Problem description:
Your task is to find every line in the records that holds the string "benign" and copy it.

Collected data:
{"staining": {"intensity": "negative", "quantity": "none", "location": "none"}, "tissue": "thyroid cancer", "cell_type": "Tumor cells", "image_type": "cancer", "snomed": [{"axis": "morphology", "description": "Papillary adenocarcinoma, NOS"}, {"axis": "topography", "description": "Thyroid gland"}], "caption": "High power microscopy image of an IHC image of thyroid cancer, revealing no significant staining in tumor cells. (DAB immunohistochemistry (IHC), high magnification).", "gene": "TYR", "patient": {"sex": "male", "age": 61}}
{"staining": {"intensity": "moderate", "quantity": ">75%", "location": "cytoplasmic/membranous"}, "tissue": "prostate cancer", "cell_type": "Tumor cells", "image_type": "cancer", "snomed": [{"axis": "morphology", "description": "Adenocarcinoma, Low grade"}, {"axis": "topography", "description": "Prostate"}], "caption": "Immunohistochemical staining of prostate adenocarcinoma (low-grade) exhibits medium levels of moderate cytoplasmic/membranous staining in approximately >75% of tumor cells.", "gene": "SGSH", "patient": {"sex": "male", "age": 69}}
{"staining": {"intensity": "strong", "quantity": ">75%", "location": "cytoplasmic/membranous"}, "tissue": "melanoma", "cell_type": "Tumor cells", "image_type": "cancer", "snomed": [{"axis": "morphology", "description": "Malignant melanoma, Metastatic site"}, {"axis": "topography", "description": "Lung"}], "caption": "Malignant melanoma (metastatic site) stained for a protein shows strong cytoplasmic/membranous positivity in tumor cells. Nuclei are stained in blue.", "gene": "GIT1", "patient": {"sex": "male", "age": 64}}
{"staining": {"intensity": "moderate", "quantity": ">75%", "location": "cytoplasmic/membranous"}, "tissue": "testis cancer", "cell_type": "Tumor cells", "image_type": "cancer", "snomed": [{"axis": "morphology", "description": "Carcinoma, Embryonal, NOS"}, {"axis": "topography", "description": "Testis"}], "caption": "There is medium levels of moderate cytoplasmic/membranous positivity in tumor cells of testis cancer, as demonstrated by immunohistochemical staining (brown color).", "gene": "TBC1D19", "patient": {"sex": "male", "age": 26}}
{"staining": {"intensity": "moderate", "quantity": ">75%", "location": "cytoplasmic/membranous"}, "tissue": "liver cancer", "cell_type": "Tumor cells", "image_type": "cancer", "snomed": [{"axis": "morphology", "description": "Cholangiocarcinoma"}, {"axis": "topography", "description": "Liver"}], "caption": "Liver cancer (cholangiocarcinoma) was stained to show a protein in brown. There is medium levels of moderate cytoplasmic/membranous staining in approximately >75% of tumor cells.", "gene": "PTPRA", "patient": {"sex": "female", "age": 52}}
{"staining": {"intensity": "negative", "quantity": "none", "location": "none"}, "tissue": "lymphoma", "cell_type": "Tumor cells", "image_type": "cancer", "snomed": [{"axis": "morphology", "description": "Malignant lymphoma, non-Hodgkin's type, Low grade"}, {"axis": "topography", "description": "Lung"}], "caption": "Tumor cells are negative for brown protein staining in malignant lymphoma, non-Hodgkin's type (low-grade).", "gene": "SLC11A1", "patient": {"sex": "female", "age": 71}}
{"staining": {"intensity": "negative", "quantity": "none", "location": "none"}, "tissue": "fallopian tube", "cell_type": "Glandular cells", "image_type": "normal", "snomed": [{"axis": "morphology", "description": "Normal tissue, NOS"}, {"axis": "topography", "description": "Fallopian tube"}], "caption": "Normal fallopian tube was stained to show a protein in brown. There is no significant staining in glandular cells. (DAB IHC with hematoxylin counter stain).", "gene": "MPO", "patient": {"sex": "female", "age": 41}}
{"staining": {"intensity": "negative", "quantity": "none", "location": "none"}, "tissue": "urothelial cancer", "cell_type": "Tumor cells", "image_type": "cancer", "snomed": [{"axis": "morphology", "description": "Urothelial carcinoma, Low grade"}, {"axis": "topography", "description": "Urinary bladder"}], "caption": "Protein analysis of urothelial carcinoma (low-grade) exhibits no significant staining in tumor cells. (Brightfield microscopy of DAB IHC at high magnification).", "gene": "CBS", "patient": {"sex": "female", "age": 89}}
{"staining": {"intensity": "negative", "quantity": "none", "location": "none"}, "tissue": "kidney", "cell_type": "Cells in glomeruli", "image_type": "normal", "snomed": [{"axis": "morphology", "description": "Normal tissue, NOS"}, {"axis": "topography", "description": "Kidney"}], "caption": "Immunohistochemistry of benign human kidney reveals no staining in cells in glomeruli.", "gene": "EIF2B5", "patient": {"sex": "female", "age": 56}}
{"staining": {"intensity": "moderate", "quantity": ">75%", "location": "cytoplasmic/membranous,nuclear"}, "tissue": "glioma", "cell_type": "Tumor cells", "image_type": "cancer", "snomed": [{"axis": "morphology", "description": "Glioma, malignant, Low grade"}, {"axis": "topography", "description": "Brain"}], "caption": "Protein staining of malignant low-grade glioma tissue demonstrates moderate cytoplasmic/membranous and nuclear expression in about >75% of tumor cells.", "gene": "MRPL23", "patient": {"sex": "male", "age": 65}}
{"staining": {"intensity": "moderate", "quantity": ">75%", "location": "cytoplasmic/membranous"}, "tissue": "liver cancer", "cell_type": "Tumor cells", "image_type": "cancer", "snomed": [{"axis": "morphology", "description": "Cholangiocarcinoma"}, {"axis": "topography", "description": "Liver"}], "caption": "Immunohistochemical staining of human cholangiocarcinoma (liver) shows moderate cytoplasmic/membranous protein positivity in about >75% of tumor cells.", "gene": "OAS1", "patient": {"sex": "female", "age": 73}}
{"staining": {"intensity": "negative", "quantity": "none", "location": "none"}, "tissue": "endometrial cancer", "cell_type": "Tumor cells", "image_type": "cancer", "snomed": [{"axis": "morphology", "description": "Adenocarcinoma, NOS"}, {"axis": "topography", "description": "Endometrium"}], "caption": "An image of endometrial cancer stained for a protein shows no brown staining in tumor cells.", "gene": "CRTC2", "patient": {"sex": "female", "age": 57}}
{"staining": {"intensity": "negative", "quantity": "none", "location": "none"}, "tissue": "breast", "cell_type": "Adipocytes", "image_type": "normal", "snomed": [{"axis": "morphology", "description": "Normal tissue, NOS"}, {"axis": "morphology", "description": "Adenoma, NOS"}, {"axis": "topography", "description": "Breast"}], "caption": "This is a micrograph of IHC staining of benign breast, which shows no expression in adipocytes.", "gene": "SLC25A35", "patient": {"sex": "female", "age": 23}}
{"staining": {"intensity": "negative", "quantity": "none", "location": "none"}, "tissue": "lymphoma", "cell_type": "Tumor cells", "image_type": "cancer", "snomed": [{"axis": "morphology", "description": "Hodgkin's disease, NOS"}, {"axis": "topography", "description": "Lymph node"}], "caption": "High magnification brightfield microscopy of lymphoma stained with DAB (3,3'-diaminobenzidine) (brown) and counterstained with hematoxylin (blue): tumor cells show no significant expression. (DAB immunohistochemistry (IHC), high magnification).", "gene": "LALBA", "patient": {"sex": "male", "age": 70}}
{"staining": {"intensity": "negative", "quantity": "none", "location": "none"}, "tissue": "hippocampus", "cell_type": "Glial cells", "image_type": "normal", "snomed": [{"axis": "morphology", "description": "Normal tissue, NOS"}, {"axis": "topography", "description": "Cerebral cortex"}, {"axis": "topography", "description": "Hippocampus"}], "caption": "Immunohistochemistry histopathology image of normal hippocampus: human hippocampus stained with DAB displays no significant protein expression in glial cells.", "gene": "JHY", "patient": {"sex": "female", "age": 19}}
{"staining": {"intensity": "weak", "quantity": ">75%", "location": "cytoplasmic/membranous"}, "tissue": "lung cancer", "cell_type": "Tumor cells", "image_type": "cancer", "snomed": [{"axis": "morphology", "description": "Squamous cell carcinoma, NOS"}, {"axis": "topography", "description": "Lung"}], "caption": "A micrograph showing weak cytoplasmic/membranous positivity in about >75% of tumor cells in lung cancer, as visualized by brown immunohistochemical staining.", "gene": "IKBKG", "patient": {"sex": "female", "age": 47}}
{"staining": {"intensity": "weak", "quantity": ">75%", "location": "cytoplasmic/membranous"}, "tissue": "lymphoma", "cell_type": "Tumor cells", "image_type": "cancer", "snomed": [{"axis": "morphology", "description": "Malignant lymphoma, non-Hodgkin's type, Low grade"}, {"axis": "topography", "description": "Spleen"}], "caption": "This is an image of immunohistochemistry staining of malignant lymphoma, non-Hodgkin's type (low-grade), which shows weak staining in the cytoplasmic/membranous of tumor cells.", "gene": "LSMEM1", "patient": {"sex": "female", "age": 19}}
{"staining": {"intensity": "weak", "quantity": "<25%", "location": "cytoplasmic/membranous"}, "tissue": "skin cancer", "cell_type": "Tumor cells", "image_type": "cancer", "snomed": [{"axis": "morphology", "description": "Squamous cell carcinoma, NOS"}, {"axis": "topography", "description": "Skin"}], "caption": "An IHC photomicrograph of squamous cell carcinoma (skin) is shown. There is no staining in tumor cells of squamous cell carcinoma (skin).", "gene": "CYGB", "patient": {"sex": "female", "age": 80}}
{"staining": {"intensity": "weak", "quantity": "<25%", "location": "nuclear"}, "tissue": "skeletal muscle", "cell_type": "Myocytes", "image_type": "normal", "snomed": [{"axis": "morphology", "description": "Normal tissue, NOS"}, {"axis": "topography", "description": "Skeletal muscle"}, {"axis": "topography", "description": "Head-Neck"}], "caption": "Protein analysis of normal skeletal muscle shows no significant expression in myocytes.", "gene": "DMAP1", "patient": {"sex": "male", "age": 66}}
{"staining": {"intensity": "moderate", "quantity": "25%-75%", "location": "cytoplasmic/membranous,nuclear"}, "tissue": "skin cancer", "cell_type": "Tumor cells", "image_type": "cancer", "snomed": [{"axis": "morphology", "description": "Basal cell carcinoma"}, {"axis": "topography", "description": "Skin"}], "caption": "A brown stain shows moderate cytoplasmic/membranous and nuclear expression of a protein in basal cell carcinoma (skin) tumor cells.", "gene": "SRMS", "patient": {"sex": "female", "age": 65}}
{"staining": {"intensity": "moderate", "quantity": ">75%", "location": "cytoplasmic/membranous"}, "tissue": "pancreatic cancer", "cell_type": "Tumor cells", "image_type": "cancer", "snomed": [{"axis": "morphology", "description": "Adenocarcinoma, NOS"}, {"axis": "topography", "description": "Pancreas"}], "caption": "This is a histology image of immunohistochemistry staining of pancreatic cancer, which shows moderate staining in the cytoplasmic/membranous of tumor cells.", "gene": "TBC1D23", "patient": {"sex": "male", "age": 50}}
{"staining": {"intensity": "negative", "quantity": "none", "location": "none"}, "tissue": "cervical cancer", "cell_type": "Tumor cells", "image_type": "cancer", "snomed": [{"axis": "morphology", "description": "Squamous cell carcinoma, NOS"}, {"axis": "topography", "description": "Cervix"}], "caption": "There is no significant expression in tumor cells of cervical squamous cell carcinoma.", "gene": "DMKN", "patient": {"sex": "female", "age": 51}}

Written answer:
{"staining": {"intensity": "negative", "quantity": "none", "location": "none"}, "tissue": "kidney", "cell_type": "Cells in glomeruli", "image_type": "normal", "snomed": [{"axis": "morphology", "description": "Normal tissue, NOS"}, {"axis": "topography", "description": "Kidney"}], "caption": "Immunohistochemistry of benign human kidney reveals no staining in cells in glomeruli.", "gene": "EIF2B5", "patient": {"sex": "female", "age": 56}}
{"staining": {"intensity": "negative", "quantity": "none", "location": "none"}, "tissue": "breast", "cell_type": "Adipocytes", "image_type": "normal", "snomed": [{"axis": "morphology", "description": "Normal tissue, NOS"}, {"axis": "morphology", "description": "Adenoma, NOS"}, {"axis": "topography", "description": "Breast"}], "caption": "This is a micrograph of IHC staining of benign breast, which shows no expression in adipocytes.", "gene": "SLC25A35", "patient": {"sex": "female", "age": 23}}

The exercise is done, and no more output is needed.